Progressive Resistance Training aka How to Get Stronger!
What is progressive resistance training? It’s in the name. It’s the concept that variables need to change regularly for the body to continue to adapt.
The variables we tend to focus on are:
1) The weight you’re using;
2) The amount of sets and reps AKA training volume:
3) Tempo, moving the weight faster or slower.
Now, what do most people do? They count to ten, lifting a moderate weight at a steady pace. There’s nothing wrong with this, but over time, the body will adapt.
How can beginners work this into their routine?
1) Set a rep range for everything you're doing. Pick a weight that you can perform safely for 8 reps (with one left in the tank), and work with that weight until you hit 12 reps. Once you hit the top end of your range, simply up the weight.
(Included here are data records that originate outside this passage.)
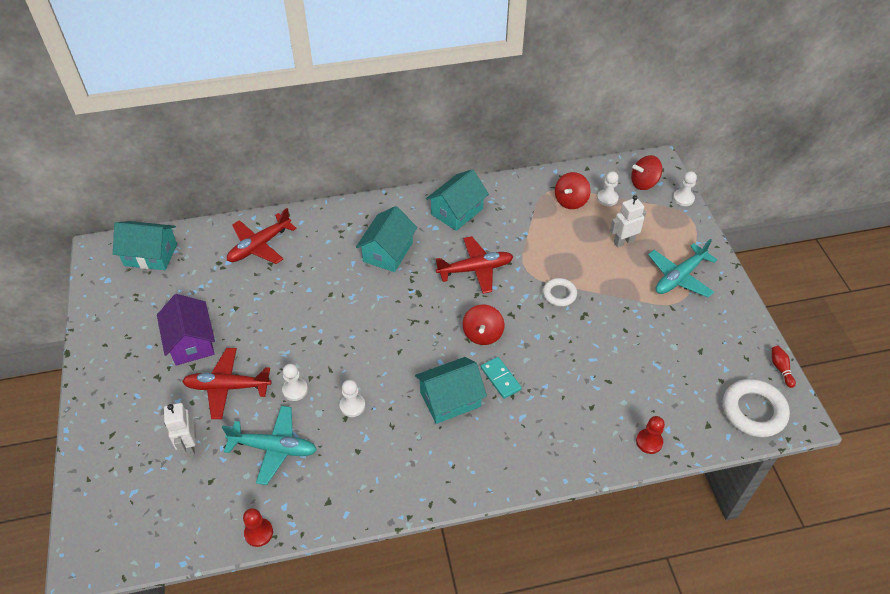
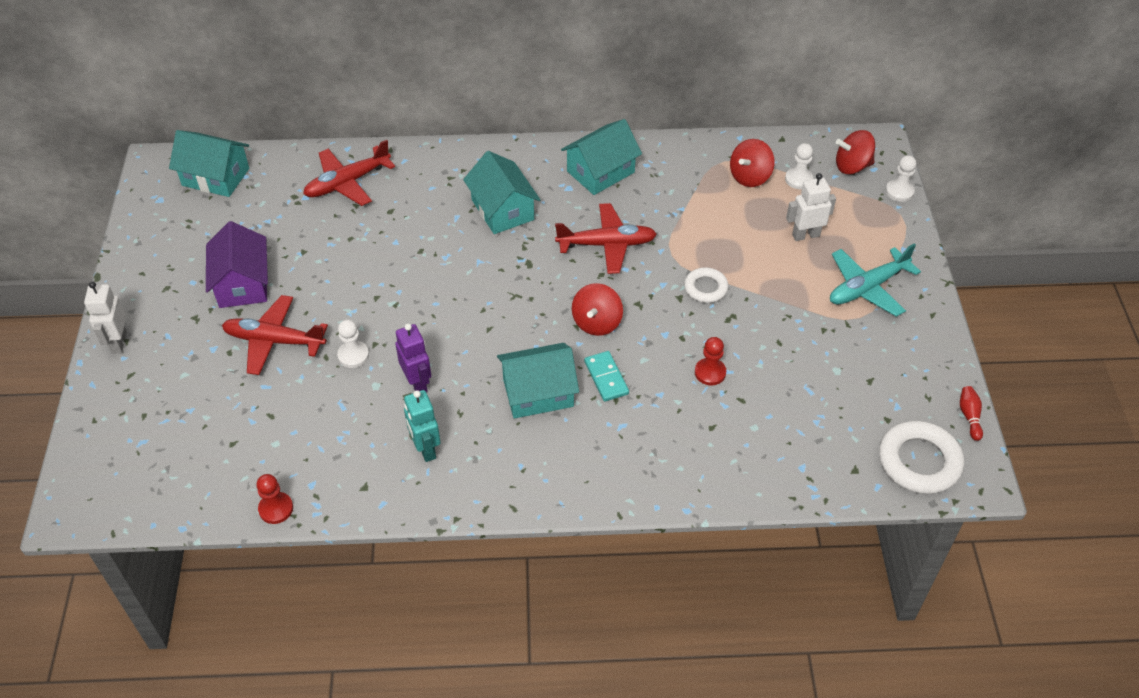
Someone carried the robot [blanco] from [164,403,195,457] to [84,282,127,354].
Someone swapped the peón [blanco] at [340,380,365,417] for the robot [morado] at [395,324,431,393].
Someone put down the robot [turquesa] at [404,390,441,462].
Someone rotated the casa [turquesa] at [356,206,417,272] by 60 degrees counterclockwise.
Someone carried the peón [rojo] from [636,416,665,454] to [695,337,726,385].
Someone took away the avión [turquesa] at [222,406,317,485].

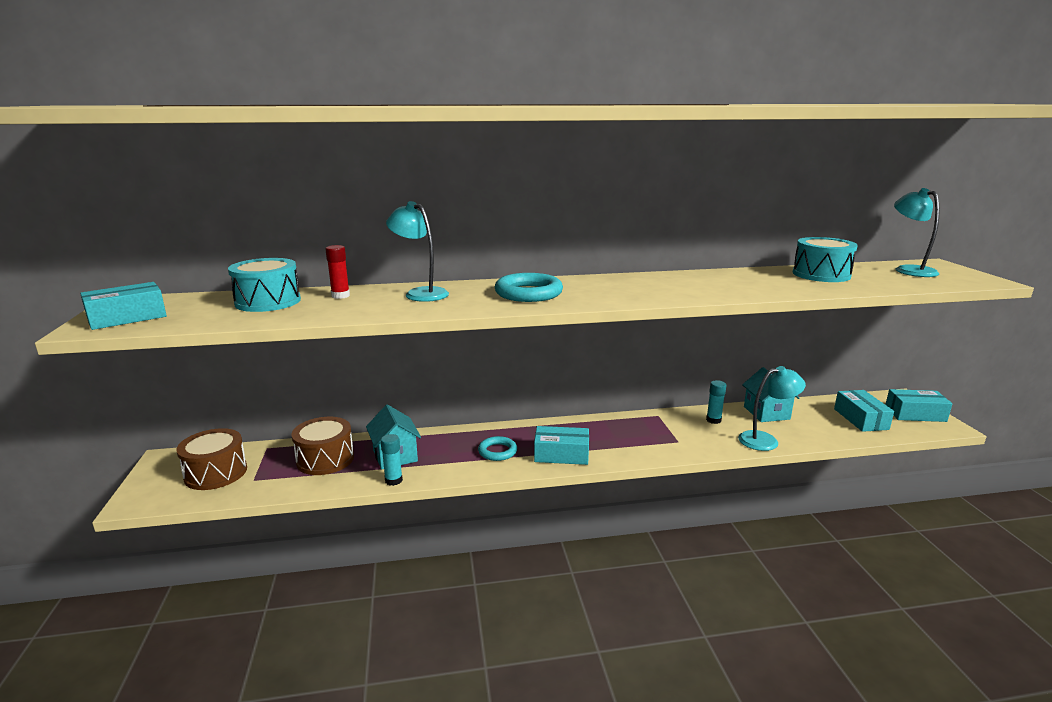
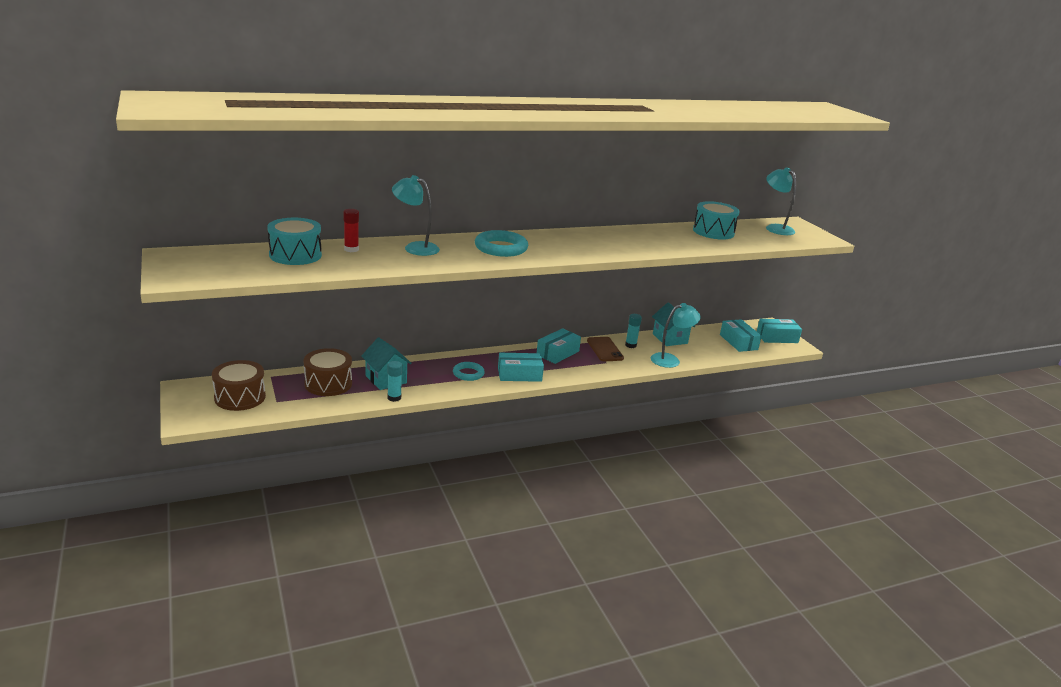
Someone carried the caja [turquesa] from [80,282,167,330] to [537,328,581,364].
Someone put down the móvil [marrón] at [587,337,624,361].

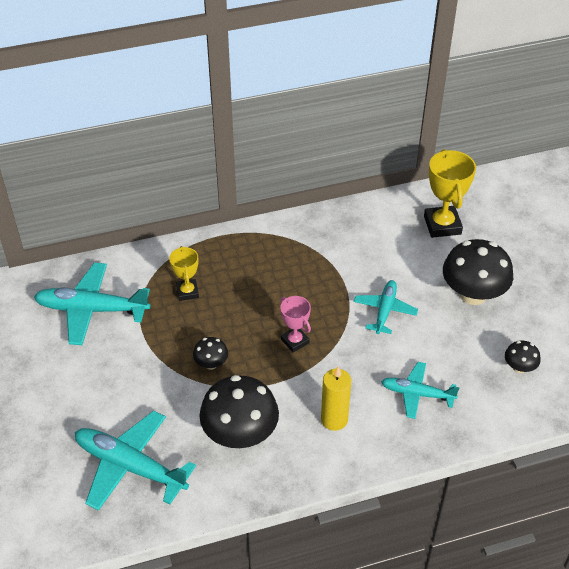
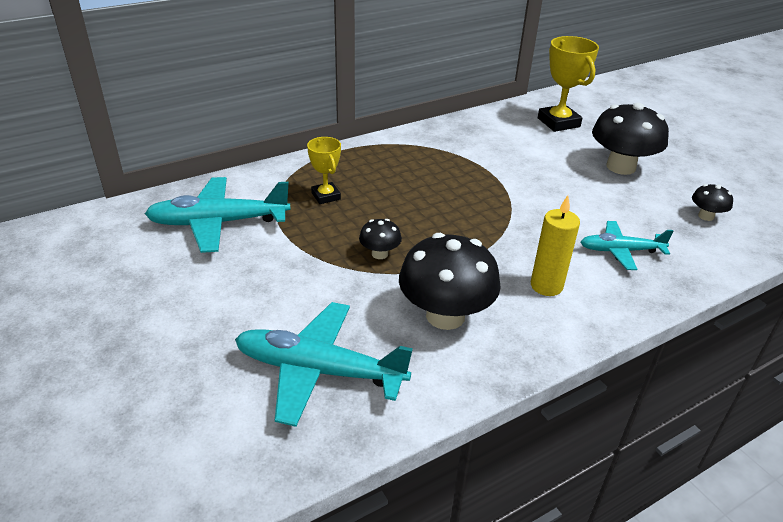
Someone took away the trofeo [rosa] at [280,296,311,352].
Someone took away the avión [turquesa] at [354,280,418,334].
2) Transition quickly from move to move, while still respecting your heart rate training protocols or rate of perceived exertion. If you pick up the tempo over time, and only rest as much as you need to, your overall training volume will increase.
If you’re watching this and you have some exercise experience:
1) Start including isometrics. Do a spilt squat and hold the bottom for 3 seconds.
2) Perform rep ladders. Ascending or descending rep ladders are another fun way to challenge the body.
3)Learn more advanced skills that allow you to safely move weight faster. Learn to kettlebell swing and max lunge.
4) You can just do the old fashion thing too and continue to manipulate sets and reps. It never gets old.